### WHAT THE TASK REQUIRES
Restate the records that follow word for word. Omit the images.

### DATA SHOWN
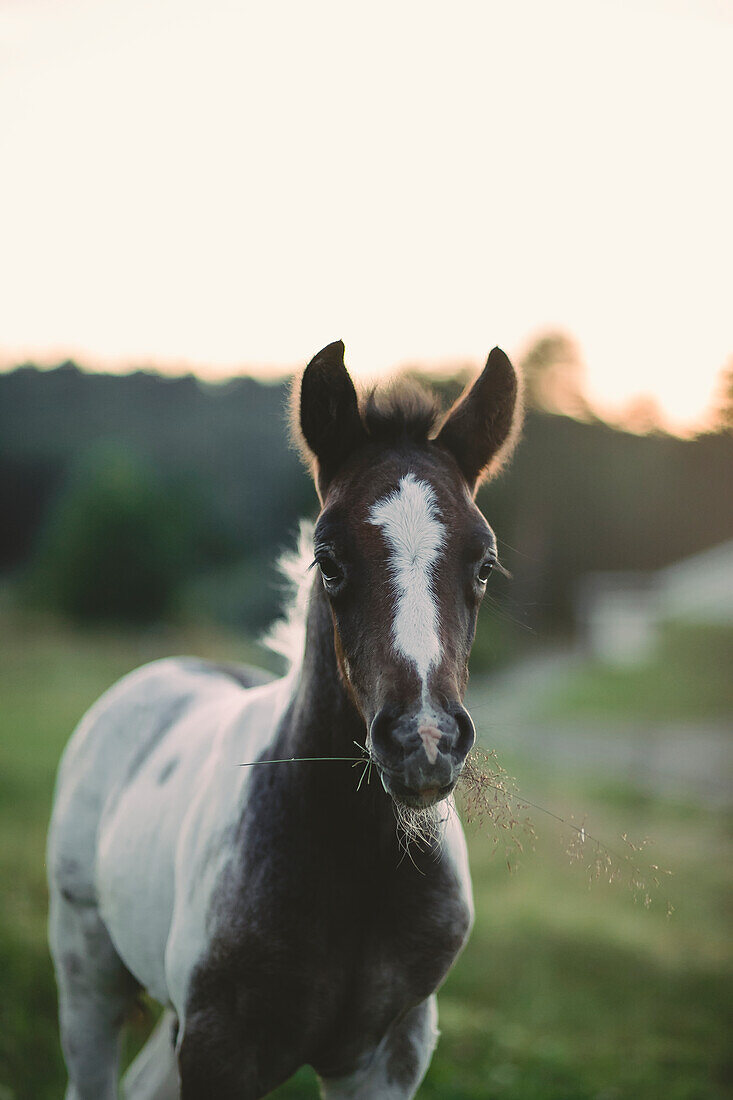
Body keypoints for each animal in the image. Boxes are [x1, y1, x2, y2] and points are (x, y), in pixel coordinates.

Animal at [47, 338, 519, 1095]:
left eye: (484, 563)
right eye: (328, 561)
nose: (424, 741)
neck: (357, 866)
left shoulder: (389, 1055)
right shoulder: (219, 1051)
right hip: (86, 966)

### ANSWER SECTION
Body keypoints for each animal in the image. Boxes are [x1, y1, x2, y2] and points are (x, y), in pixel coordinates.

Animal at [47, 338, 519, 1095]:
left eye: (484, 563)
right eye: (328, 561)
nose: (424, 741)
neck: (357, 866)
left shoulder: (389, 1055)
right shoulder: (219, 1051)
right hip: (86, 966)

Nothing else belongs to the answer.